• [Work instructions]: Rewrite the lines beginning with the line containing "phylum: Tracheophyta" and continuing through the line containing "scientific name: Solidago caesia". Replace "scientific name" with "species name" and keep all other text the same.

• [Items contained in a dataset]:
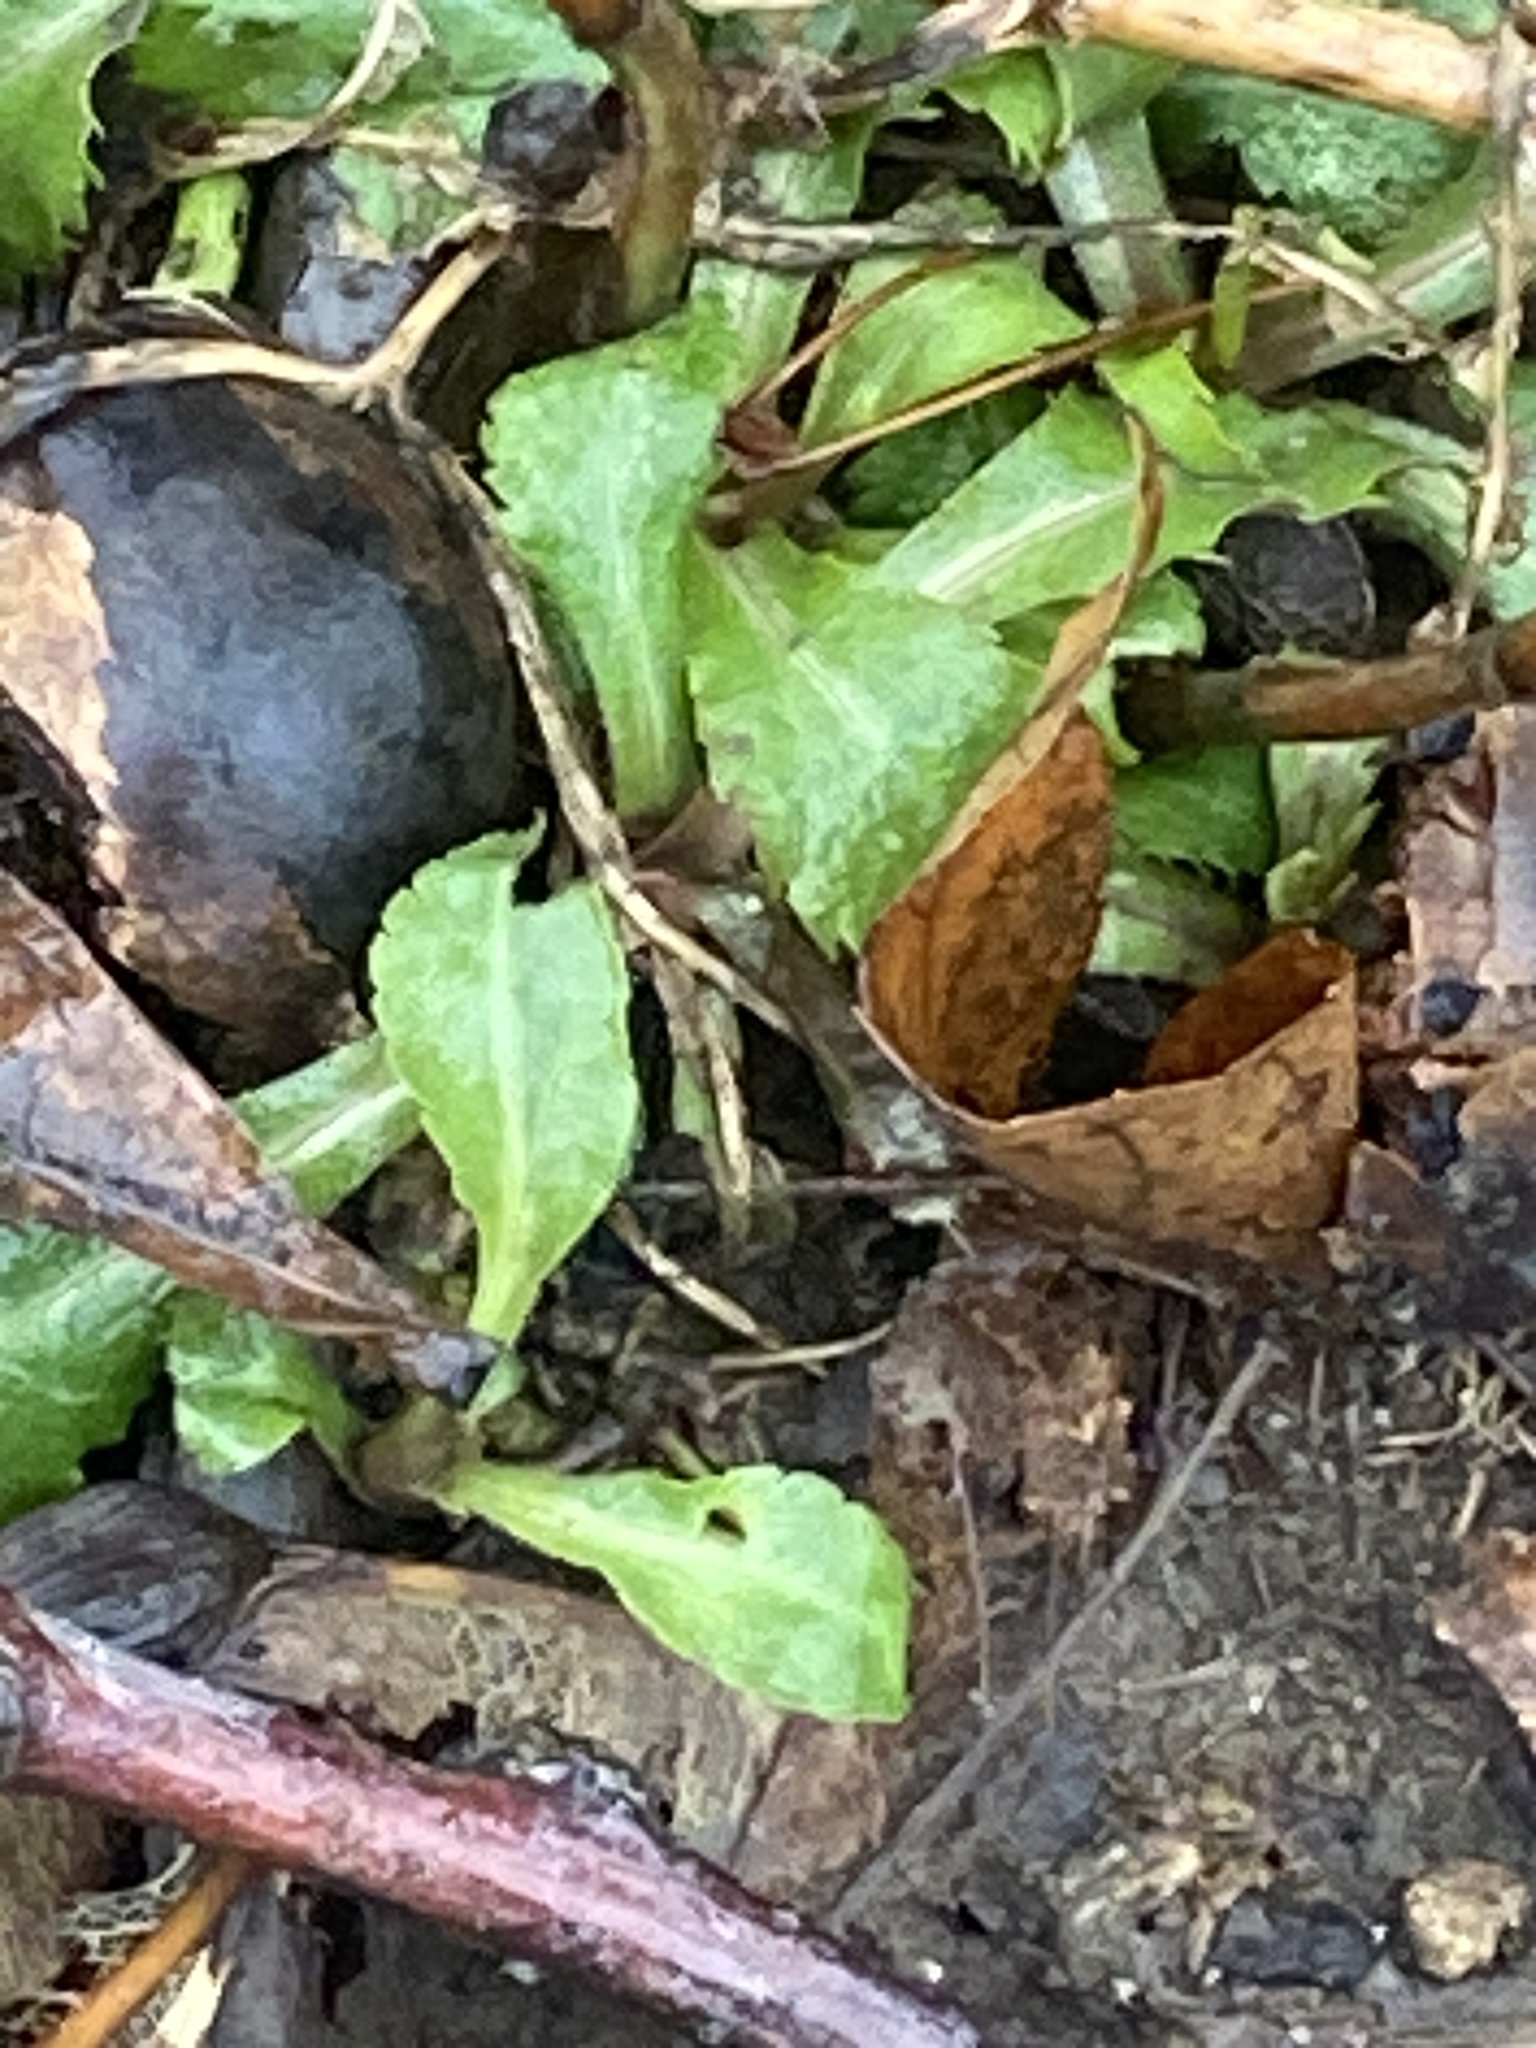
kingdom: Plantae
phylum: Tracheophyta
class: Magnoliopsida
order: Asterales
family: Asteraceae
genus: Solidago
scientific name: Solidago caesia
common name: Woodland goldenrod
...
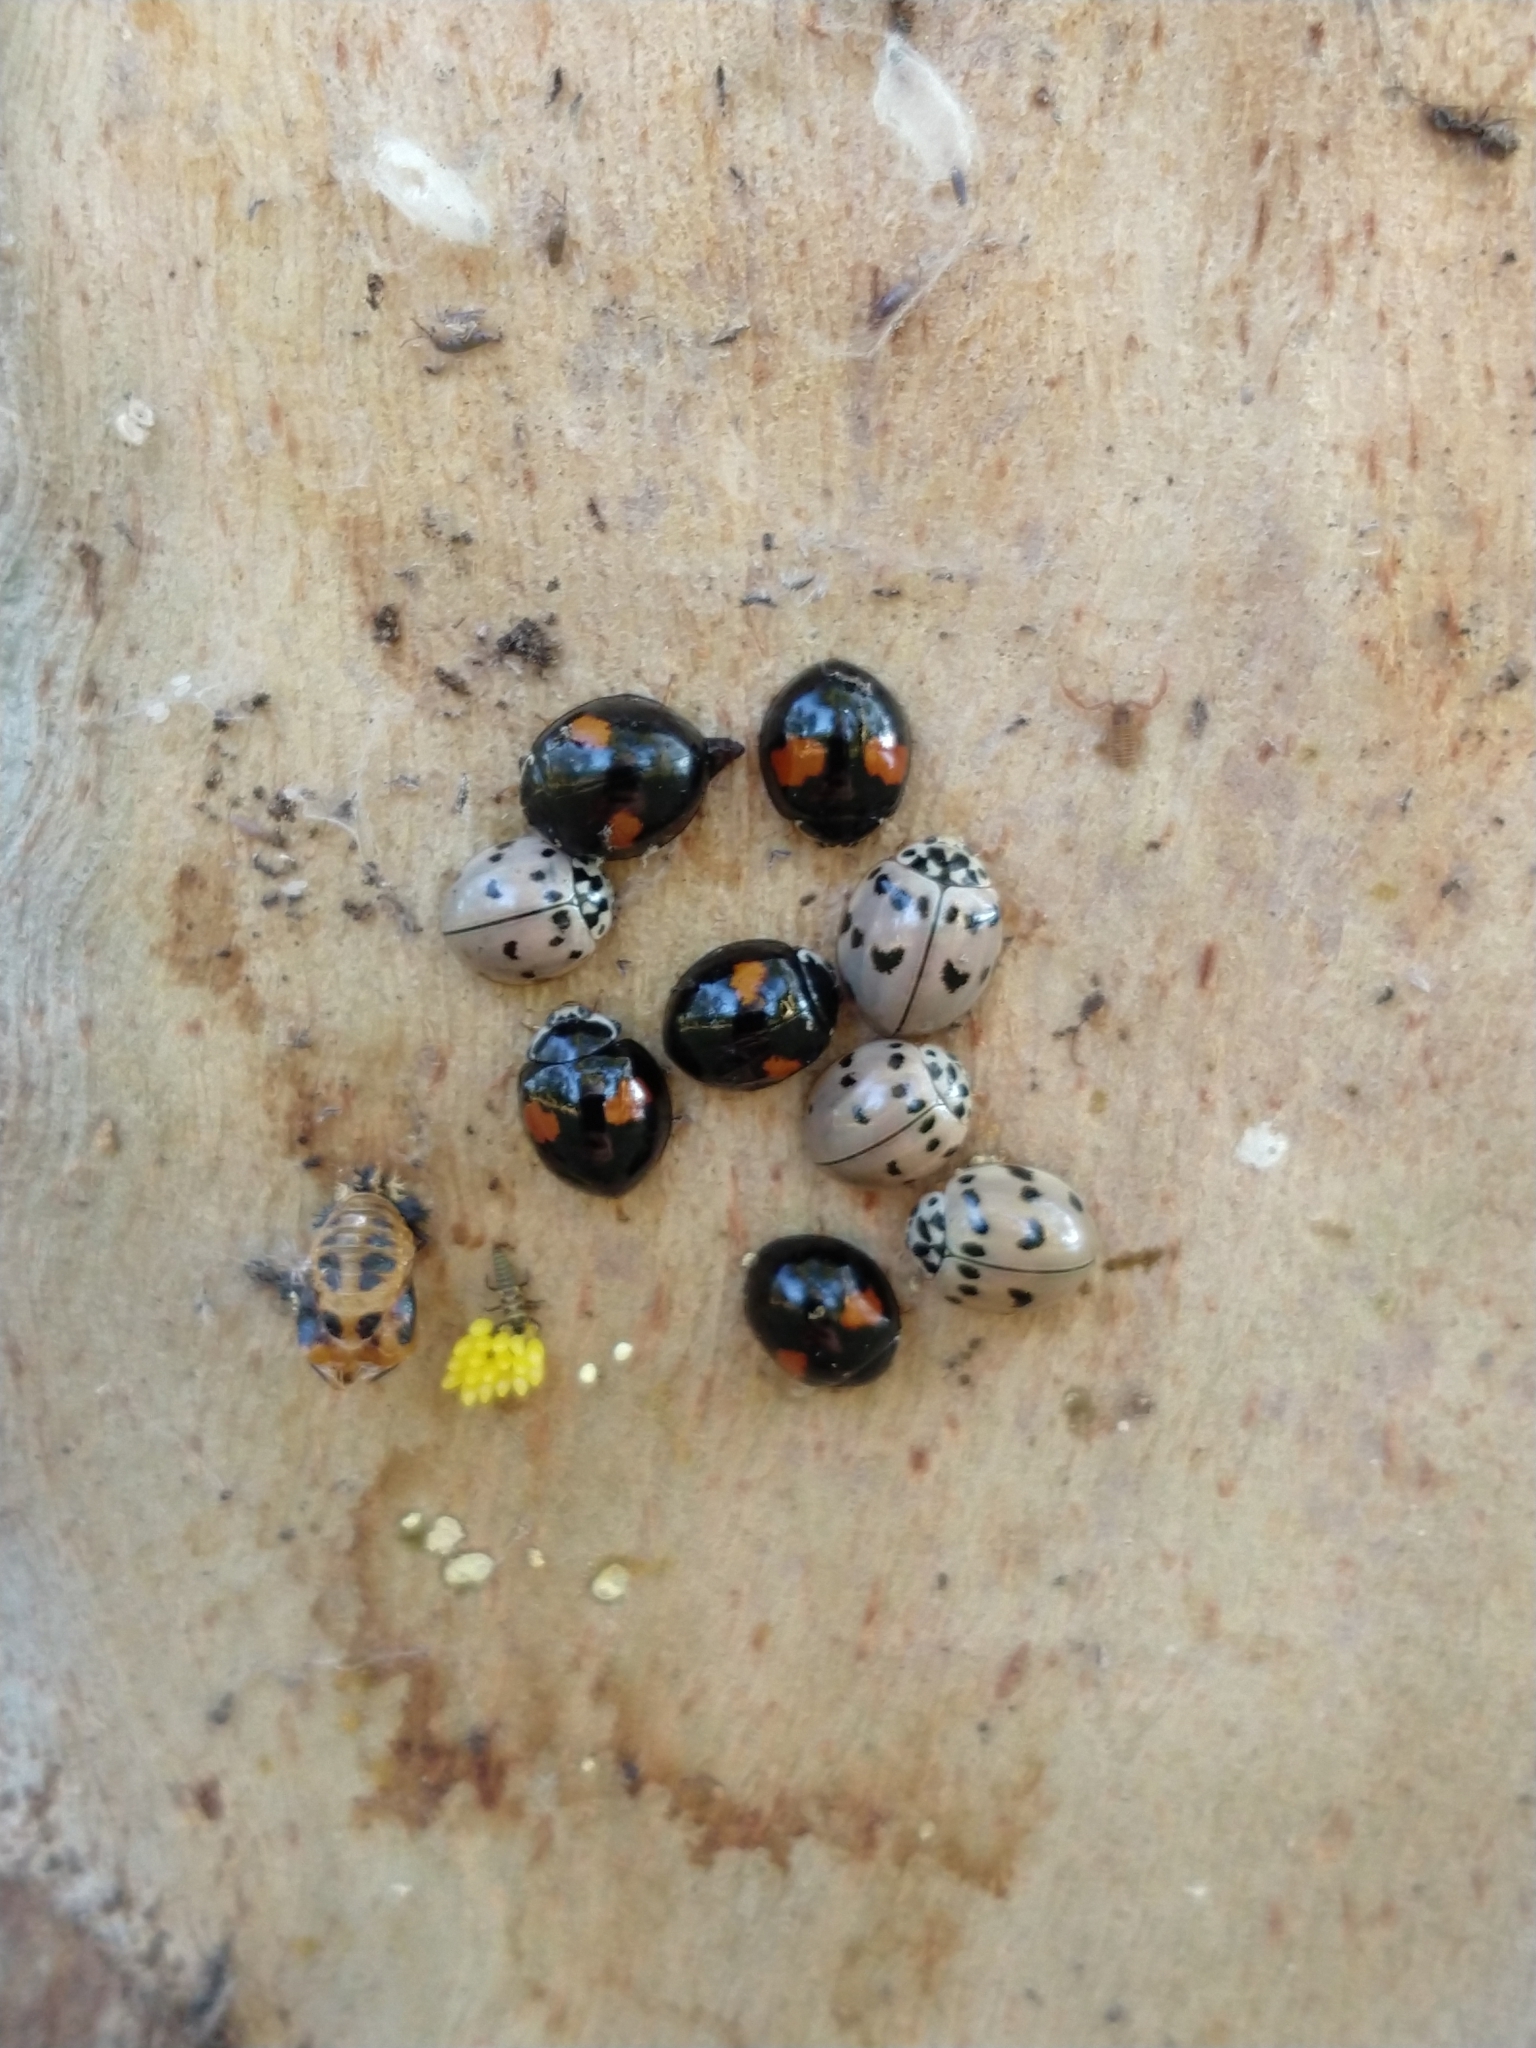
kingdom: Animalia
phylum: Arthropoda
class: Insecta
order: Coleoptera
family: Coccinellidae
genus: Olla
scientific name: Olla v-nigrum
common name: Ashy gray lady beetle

• [Response]:
phylum: Tracheophyta
class: Magnoliopsida
order: Asterales
family: Asteraceae
genus: Solidago
species name: Solidago caesia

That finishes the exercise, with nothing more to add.